Palaeoworld (advance online publication)
doi: http://dx.doi.org/10.1016/j.palwor.2017.01.002

Although both the Yanliao and Jehol vertebrate assemblages are known for exceptional preservation of feathered dinosaurs, mammals, pterosaurs, lizards, salamanders, and fish, the Early Cretaceous Jehol Biota also contains birds, choristoderes, frogs, and turtles that are currently lacking in the Jurassic Yanliao Biota. The vertebrate assemblages of the Yanliao and Jehol biotas are very distinct from each other, with the salamander Liaoxitriton being the sole unquestionably shared taxon on generic level. Both assemblages contain mainly stem relatives of major clades of extant vertebrates, with all genera and species extinct. Crown group taxa are restricted to some fishes, salamanders, frogs, and turtles.

In addition to its much greater taxonomic diversity, the Jehol vertebrate assemblage also shows a greater body size variation among dinosaurs, pterosaurs, and mammals (three major vertebrate groups shared by the two biotas); however, members of these groups are generally small in the Yanliao Biota. The Jehol aquatic vertebrates also show a much greater diversity, characterized by many large-sized forms such as acipenseriforms and choristoderes, possibly indicating growing and more expanded ecological adaptations of the Jehol vertebrates.

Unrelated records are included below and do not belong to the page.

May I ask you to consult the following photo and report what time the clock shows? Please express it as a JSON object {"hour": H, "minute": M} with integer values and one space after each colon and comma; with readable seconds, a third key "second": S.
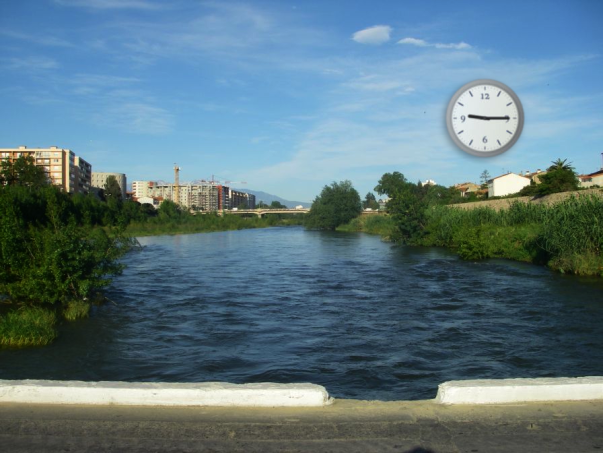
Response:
{"hour": 9, "minute": 15}
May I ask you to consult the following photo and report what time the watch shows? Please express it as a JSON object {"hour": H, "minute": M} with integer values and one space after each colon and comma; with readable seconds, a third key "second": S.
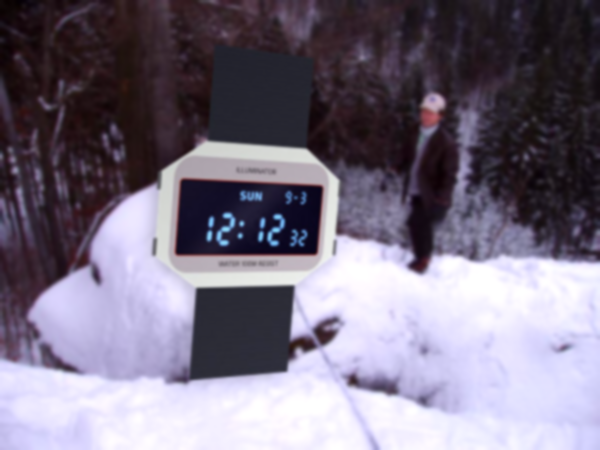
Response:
{"hour": 12, "minute": 12}
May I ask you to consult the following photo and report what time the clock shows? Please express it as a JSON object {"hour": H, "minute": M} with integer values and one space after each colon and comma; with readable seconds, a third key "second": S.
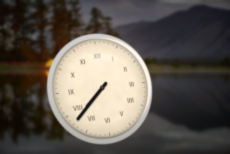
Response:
{"hour": 7, "minute": 38}
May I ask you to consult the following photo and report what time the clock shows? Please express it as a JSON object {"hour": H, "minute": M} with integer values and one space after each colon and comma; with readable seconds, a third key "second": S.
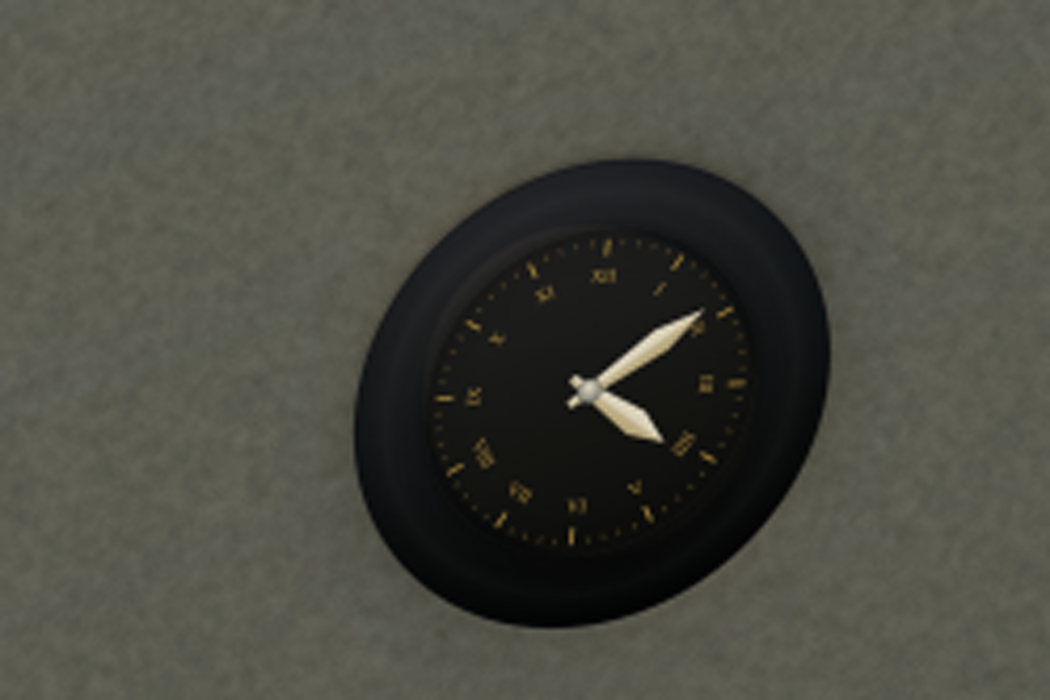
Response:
{"hour": 4, "minute": 9}
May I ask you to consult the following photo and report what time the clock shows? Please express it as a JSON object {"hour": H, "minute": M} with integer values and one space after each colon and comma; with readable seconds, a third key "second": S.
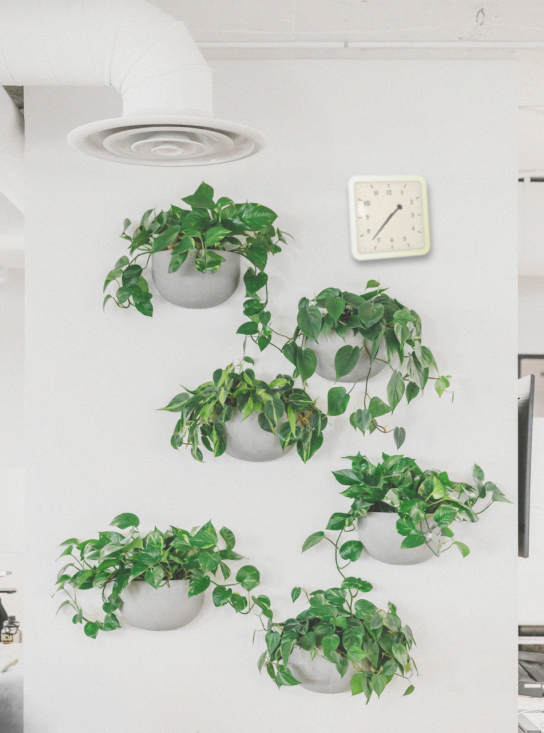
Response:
{"hour": 1, "minute": 37}
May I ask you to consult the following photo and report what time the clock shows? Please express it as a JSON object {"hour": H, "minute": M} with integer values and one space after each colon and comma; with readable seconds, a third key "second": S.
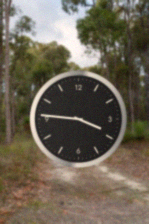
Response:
{"hour": 3, "minute": 46}
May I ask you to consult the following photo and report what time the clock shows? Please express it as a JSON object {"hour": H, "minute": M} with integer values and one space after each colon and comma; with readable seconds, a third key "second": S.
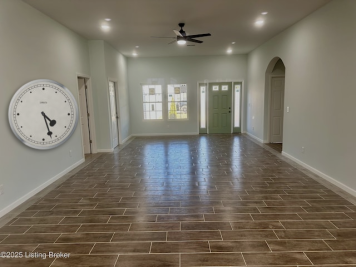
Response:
{"hour": 4, "minute": 27}
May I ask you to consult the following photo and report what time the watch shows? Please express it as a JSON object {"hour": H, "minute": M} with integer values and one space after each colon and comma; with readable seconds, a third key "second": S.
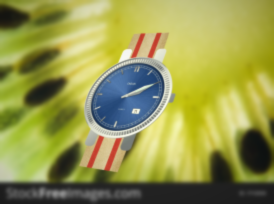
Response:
{"hour": 2, "minute": 10}
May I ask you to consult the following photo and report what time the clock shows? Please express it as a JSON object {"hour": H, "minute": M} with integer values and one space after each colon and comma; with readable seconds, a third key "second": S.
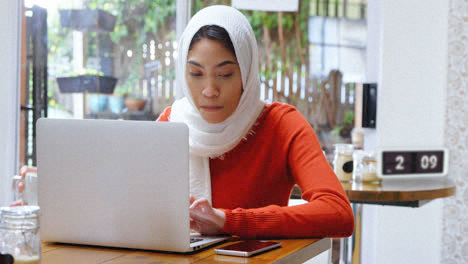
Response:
{"hour": 2, "minute": 9}
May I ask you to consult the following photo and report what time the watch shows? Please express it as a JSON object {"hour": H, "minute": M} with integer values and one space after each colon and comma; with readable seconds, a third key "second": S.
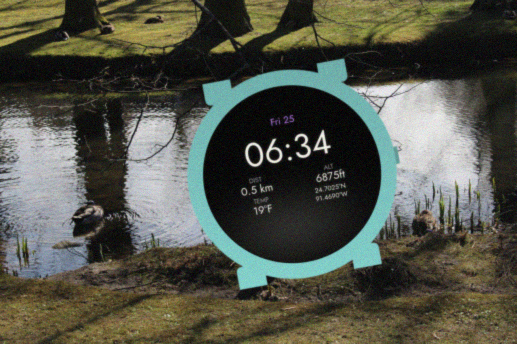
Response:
{"hour": 6, "minute": 34}
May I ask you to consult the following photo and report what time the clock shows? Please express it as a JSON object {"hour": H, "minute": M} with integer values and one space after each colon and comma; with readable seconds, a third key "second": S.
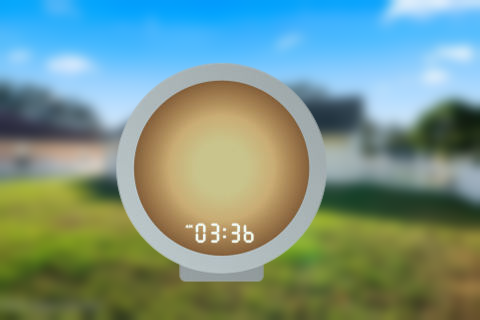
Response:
{"hour": 3, "minute": 36}
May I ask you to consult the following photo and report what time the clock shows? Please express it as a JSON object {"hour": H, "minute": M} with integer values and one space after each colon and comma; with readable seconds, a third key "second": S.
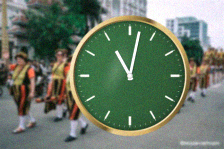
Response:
{"hour": 11, "minute": 2}
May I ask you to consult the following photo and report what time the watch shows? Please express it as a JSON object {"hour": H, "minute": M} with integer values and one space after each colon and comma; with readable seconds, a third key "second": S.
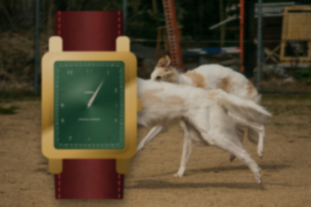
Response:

The relatively greater biodiversity of pterosaurs in the Yanliao Biota as compared to that in the Jehol Biota was due possibly to the lack of birds as a competitor then. Birds in the Jehol Biota had occupied much of the similar ecological niches (forest, lakes etc.) with more sophisticated and refined flight capability.

The Yanliao dinosaurs that were dominated by maniraptorans are either paravians or closely related species, possibly indicating that northeastern China could be an origin center of the earliest birds, consistent with the previous hypothesis that this area was probably also the origin and diversification center for many other biological groups.

The flourishing time of the Jehol Biota (125 Ma) appears to be coincident with the peak of the destruction of the North China Craton, and the flourishing time of the Yanliao Biota (160 Ma) is coincident with the initiation time of the destruction of the North China Craton or the beginning of the subduction of the Paleo-Pacific plate underneath the Asian continent that resulted a series of tectonic and palaeogeographic and palaeoenvironmental changes, confirming the co-evolution between the two biotas and their geological and palaeoenvironmental background. The frequent volcanic activities during the formation of both the Yanliao and Jehol biotas not only provided much nutrient to the lakes, but also were critical for the exceptional soft tissue preservation of the two lagerstätten.

The cold temperature or the fluctuation of temperature during the Middle Jurassic–Late Jurassic transition might be related to the first appearance of feathered dinosaurs and haired pterosaurs. The cold interval during the Early Cretaceous Jehol Biota could possibly partially explain the presence of many feathered dinosaurs including some large-sized theropods.